EU science policy organisations
The European Commission and the European Parliament have different mechanisms to ensure policy workers are briefed on scientific material. The European Commission conducts in-house scientific research within the Joint Research Centre and has recently constructed the Scientific Advice Mechanism to ensure that the latest academic research is heard.
There are 751 MEPs within the European Parliament. All MEPs are required to sit on at least one of the 20 committees that focus on a particular area of governance. Each committee is responsible for assessing legislation proposals and negotiating edits to legislation with the Council of the EU. The Parliament can also set up temporary sub-committees to deal with specific issues. Additionally, they can organise meetings with experts and their debates are held in public and generally webstreamed.
The Joint Research Centre (JRC)
The JRC is the European Commission’s in-house scientific research centre, which provides independent evidence throughout the whole policy cycle. Research topics include agriculture, climate change, energy, mineral resources, and environmental issues. The broad range of supported policies are covered in this booklet.
The JRC has specialist laboratories and research facilities located across five different countries that employ thousands of scientists. They collaborate with over 200 external institutions (including the EGU).
Further information on DG JRC may be found at https://ec.europa.eu/jrc/en.
The European Parliament Research Service (EPRS)
The EPRS is the in-house research centre for the European Parliament (not to be confused with the JRC who are the in-house research service for the European Commission). They operate as the main provider of science to the Parliament, usually carrying out secondary research or commissioning primary research in response to requests made by MEPs, committees or other Parliament bodies. They also carry out joint projects with the JRC, for example the Science Meets Parliaments scheme (see below).
Many of their subsequent reports and resources are available online for the general public to read. Additionally, they have an active blog in which they post a variety of different types of articles . These include updates on ongoing legislation being drafted by the EU, information briefings about a science policy topic, more in-depth analyses, infographics, and factsheets.

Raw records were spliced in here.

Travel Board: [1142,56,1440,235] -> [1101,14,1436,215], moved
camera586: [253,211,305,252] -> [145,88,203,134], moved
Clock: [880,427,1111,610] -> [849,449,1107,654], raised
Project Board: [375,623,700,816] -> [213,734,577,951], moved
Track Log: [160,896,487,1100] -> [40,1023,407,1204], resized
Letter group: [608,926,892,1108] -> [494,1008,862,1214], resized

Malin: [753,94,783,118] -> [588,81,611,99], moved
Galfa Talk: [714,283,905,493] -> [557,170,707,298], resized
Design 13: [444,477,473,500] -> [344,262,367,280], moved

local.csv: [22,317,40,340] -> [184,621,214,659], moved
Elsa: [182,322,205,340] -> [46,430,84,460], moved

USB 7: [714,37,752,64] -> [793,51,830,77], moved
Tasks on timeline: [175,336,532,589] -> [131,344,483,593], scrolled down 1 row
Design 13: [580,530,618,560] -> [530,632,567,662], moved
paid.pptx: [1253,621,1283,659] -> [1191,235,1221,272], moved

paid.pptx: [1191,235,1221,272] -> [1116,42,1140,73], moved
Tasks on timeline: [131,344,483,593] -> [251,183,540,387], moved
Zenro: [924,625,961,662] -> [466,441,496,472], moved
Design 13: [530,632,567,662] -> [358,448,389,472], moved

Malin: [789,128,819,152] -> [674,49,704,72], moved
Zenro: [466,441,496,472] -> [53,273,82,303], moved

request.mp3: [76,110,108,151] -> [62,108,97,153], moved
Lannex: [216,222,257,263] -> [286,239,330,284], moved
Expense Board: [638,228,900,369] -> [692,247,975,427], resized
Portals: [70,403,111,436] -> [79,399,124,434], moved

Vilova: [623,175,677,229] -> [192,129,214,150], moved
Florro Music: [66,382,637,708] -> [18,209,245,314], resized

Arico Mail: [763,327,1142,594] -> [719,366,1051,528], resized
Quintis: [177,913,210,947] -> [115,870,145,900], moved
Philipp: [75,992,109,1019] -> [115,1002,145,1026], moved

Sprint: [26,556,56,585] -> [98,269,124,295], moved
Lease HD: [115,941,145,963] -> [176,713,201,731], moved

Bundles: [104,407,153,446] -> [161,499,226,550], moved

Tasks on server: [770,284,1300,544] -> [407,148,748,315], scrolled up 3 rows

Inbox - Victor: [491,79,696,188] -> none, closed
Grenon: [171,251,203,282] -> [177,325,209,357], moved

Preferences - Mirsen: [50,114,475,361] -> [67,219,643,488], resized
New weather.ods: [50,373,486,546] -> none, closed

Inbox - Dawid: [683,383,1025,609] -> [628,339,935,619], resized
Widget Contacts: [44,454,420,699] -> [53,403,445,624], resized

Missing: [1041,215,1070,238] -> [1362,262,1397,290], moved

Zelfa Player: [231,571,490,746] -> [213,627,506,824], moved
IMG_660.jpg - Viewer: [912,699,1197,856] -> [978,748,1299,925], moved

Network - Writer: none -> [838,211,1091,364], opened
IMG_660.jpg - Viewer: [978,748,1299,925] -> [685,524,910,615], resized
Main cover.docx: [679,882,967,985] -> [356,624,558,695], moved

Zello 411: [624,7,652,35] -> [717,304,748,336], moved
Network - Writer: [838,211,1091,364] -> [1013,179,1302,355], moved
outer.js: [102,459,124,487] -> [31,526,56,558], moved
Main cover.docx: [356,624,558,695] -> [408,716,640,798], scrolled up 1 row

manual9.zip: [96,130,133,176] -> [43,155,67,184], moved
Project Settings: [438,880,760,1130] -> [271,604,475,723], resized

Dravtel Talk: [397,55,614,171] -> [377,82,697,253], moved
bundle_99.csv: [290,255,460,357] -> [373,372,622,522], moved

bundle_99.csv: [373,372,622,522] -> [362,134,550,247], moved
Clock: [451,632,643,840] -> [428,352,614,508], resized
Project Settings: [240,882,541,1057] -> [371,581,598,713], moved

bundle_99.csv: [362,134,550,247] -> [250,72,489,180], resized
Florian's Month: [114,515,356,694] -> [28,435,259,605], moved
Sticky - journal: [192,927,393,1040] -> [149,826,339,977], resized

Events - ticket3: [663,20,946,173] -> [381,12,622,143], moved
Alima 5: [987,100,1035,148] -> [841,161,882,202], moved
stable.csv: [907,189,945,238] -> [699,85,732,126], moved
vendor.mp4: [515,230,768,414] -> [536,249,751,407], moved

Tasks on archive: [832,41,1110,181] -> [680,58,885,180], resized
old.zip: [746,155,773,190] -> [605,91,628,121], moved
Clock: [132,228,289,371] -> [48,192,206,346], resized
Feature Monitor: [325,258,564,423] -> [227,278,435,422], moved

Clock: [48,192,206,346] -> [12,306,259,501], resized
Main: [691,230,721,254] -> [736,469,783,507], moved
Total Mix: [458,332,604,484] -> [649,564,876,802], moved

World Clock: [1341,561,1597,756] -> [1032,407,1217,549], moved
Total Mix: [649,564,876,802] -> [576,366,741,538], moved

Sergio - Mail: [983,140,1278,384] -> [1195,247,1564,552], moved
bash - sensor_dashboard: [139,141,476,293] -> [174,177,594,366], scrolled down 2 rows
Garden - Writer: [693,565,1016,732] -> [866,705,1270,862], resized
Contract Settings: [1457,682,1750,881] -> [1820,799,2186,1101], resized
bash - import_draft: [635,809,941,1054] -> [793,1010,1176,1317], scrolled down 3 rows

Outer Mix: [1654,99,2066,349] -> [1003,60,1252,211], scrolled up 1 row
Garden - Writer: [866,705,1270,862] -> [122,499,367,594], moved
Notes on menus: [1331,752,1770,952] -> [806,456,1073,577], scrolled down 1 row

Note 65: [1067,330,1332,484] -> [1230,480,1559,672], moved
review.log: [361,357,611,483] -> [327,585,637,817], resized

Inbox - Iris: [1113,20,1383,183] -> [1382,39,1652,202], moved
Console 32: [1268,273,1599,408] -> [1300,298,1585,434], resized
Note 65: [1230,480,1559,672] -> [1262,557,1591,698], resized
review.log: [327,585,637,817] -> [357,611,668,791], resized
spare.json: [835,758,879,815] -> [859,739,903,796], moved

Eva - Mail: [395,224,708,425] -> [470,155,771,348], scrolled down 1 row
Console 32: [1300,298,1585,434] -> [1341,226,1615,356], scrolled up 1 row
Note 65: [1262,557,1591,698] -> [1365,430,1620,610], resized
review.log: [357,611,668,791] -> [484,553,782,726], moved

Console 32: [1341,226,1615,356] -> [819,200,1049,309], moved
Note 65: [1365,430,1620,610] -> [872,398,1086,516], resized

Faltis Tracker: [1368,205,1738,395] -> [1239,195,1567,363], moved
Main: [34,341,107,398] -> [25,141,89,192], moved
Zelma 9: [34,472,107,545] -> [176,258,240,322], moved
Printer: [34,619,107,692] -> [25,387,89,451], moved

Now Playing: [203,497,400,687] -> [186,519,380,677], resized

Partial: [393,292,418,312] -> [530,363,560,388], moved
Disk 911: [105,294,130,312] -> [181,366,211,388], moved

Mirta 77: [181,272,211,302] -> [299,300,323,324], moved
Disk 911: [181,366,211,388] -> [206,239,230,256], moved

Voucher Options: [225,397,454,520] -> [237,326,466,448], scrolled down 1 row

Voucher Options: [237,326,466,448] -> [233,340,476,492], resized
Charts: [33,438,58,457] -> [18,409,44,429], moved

Science and Technology Options Assessment (STOA)
MEP committee representatives can sit on cross-committee panels, which look at interdisciplinary topics. The Science and Technology Options Assessment, or STOA, is a cross-committee panel that focuses on providing Parliament’s committees and other parliamentary bodies with independent and impartial scientific advice for science-related issues. The panel was established in 1987 and is made up of 25 MEPs that span eight permanent committees of the Parliament. STOA also employs secretariat staff to help with projects and events .
STOA (who meet monthly) have budget to fund research projects totalling 650,000 euros per year. Together with the EPRS they fund more substantial projects to provide scientific evidence for topics of policy-relevance. A study can have a maximum amount of 100,000 euros funding.
STOA work very closely with the EPRS. Together, the types of projects conducted are:
- Impact assessments: these usually have a timeframe of less than one year and a resulting report is written for the requesting committee.
- Technology assessments have a shorter time frame. The usual result is a short report summarising the current state of affairs for a specific topic.
- scientific foresight studies which carries out projects that look at 30–50 years into the future. Activities include horizon scanning, scenario building, and legislative back-casting (to accomplish an end goal, i.e. 80% reduction of greenhouse gas emissions by 2050, what legislature is needed in the near future to achieve this).
- short written documents, including ‘awareness documents’ and ‘What if’ documents, which are all available on the EPRS blog..
- the MEP-Scientist Pairing Scheme matches MEPs with scientists who have a similar thematic interest. The scheme includes a ‘Brussels week’ which is usually held in November. This week enables the selected scientists to shadow their MEP and learn more about the EU Parliament’s tasks and research services. The scheme aims to promote a greater dialogue between researchers and policymakers and encourages the pair to establish a long-term, cooperative relationship.
- the Science Meets Parliaments event is generally held during the Brussels Week of the MEP-Scientist Paring Scheme (outlined above) and discusses some of the key issues related to science for policy. The scheme has been running since 2015, registration for the one-day event is free and the presentations, round table debates and bilateral meetings are webstreamed.discussion workshops in which external experts can be called into present scientific research on a particular topic. Previous topics have been on volcanic eruptions and mitigation of earthquake effects
Examples of thematic areas that have previously been covered in STOA projects include ‘future agriculture’ (precision farming), ‘assistive tech for the disabled’, and ‘3D printing and additive manufacturing’.